I created the HBase table as

create 'hive:users' , 'i'

and inserted user data from java api,

 public static final byte[] INFO_FAMILY = Bytes.toBytes("i");
 private static final byte[] USER_COL = Bytes.toBytes(0);
 public Put mkPut(User u)
    {
        Put p = new Put(Bytes.toBytes(u.userid));
        p.addColumn(INFO_FAMILY, USER_COL, UserConverter.fromDomainToProto(u).toByteArray());
        return p;
    } 

my scan gave results as:

hbase(main):016:0> scan 'hive:users'
ROW                                COLUMN+CELL
 kim123                            column=i:\x00, timestamp=1521409843085, value=\x0A\x06kim123\x12\x06kimkim\x1A\[email protected]
1 row(s) in 0.0340 seconds

When I query the table in Hive, I don't see any records. Here is the command I used to create table.

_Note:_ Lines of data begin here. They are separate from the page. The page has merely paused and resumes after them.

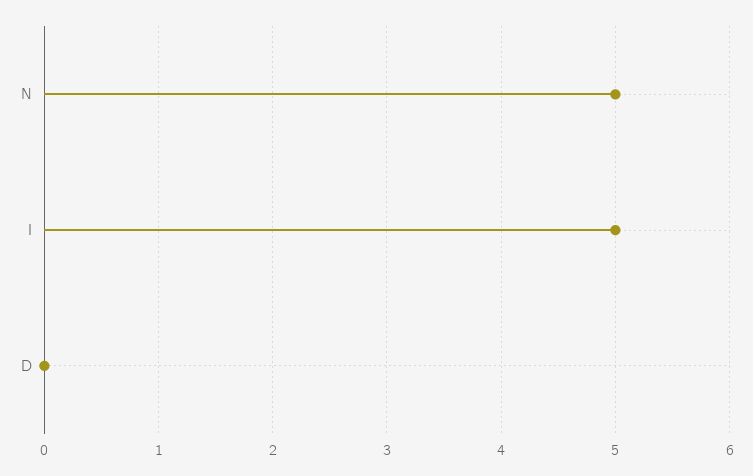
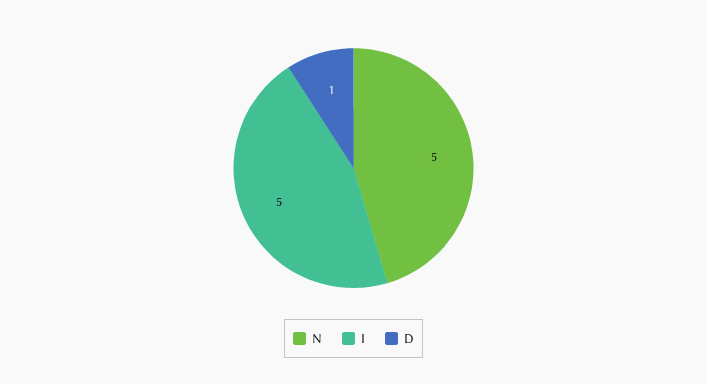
  {
    "N": 5,
    "I": 5,
-   "D": 0
+   "D": 1
  }

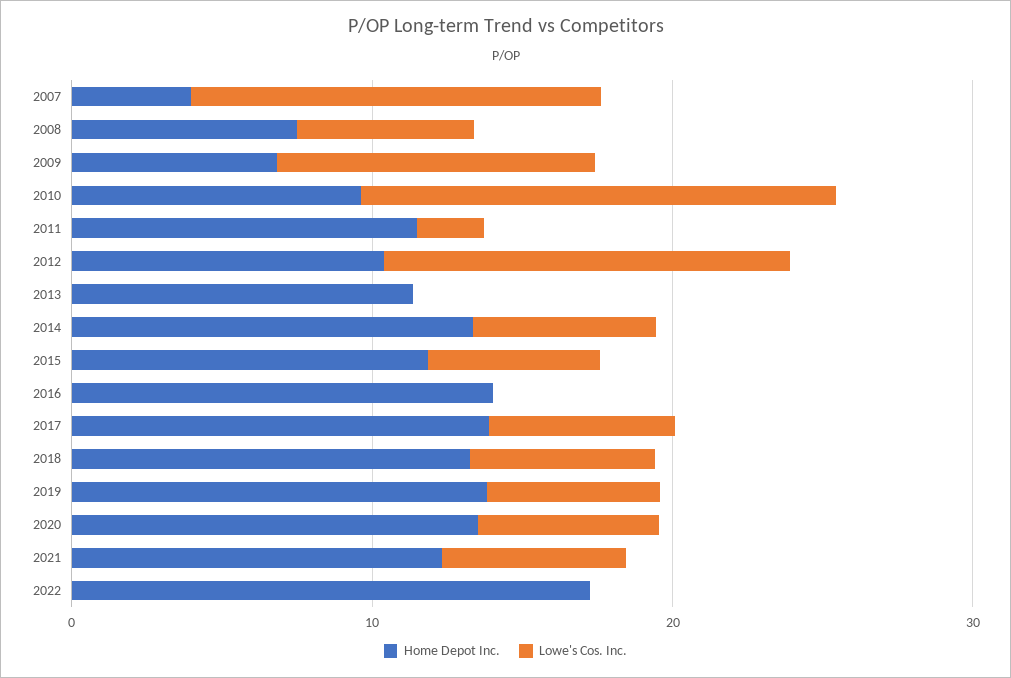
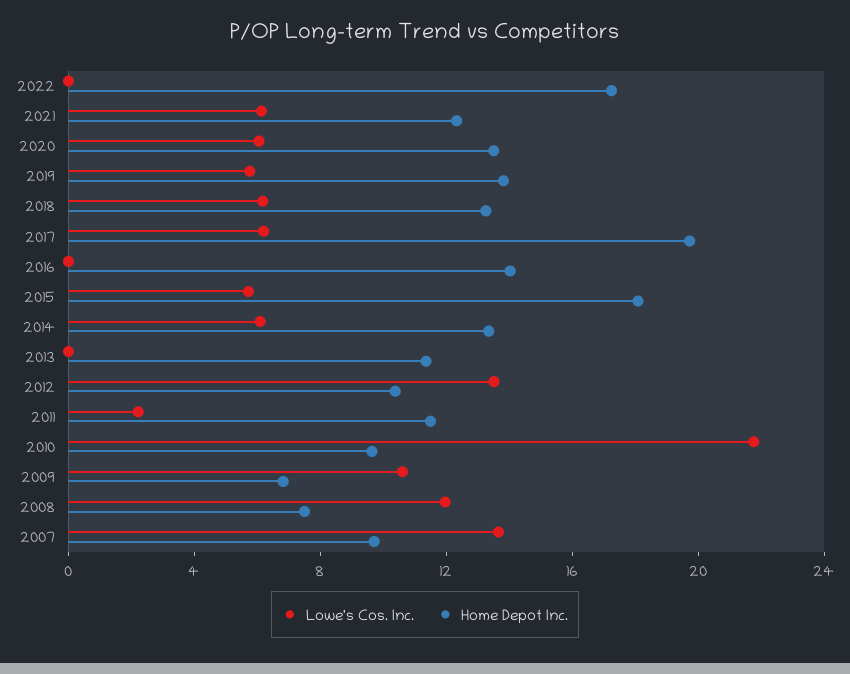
  {
    "Home Depot Inc.": {
-     "2007": 4,
+     "2007": 10,
      "2008": 8,
      "2009": 7,
      "2010": 10,
      "2011": 12,
      "2012": 10,
      "2013": 11,
      "2014": 13,
-     "2015": 12,
+     "2015": 18,
      "2016": 14,
-     "2017": 14,
+     "2017": 20,
      "2018": 13,
      "2019": 14,
      "2020": 14,
      "2021": 12,
      "2022": 17
    },
    "Lowe's Cos. Inc.": {
      "2007": 14,
-     "2008": 6,
+     "2008": 12,
      "2009": 11,
-     "2010": 16,
+     "2010": 22,
      "2011": 2,
      "2012": 14,
      "2013": 0,
      "2014": 6,
      "2015": 6,
      "2016": 0,
      "2017": 6,
      "2018": 6,
      "2019": 6,
      "2020": 6,
      "2021": 6,
      "2022": 0
    }
  }

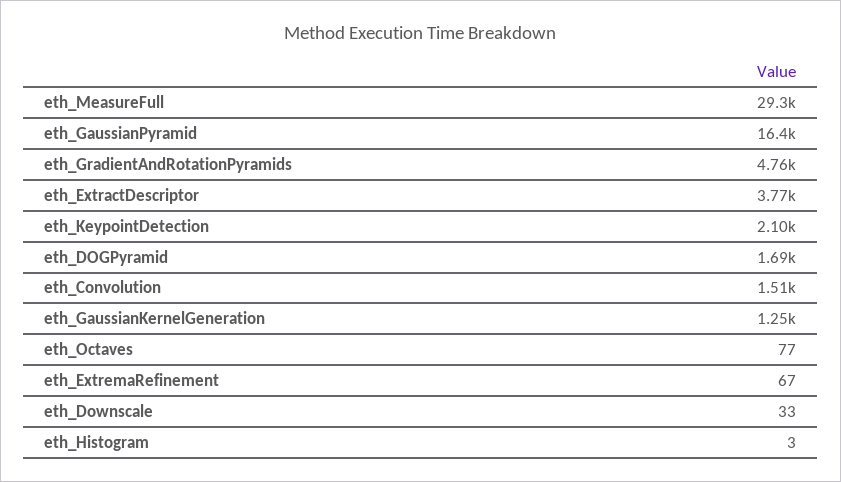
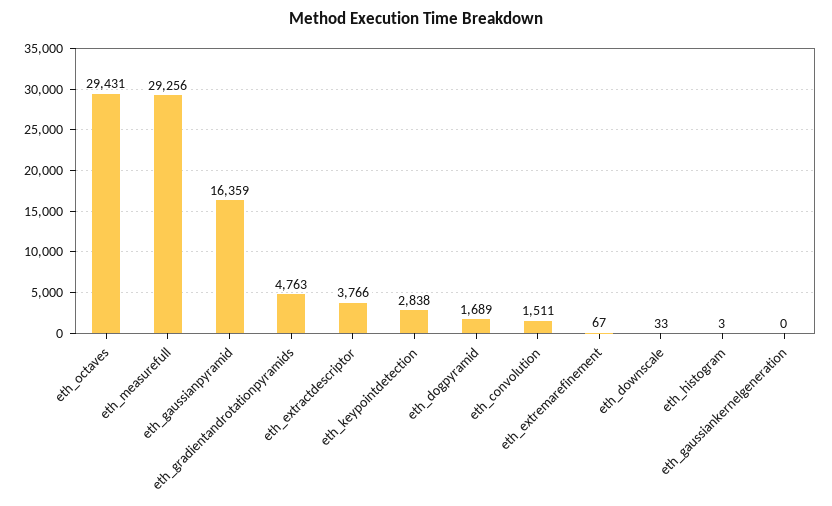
  {
    "eth_MeasureFull": 29256,
    "eth_GaussianPyramid": 16359,
    "eth_GradientAndRotationPyramids": 4763,
    "eth_ExtractDescriptor": 3766,
-   "eth_KeypointDetection": 2100,
+   "eth_KeypointDetection": 2838,
    "eth_DOGPyramid": 1689,
    "eth_Convolution": 1511,
-   "eth_GaussianKernelGeneration": 1250,
+   "eth_GaussianKernelGeneration": 0,
-   "eth_Octaves": 77,
+   "eth_Octaves": 29431,
    "eth_ExtremaRefinement": 67,
    "eth_Downscale": 33,
    "eth_Histogram": 3
  }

create external table users(userid binary, userobj binary) 
stored by 'org.apache.hadoop.hive.hbase.HBaseStorageHandler' 
with serdeproperties("hbase.columns.mapping" = ":key, i:0", "hbase.table.default.storage.type" = "binary") 
tblproperties("hbase.table.name" = "hive:users");

when I query the hive table I don't see the record inserted from hbase.

Can you please tell me what is wrong here?


Solution

  • You could try writing a UDF which would take binary protobuf and convert it to some readable structure (comma separated or json). You would have to make sure to map values as binary data.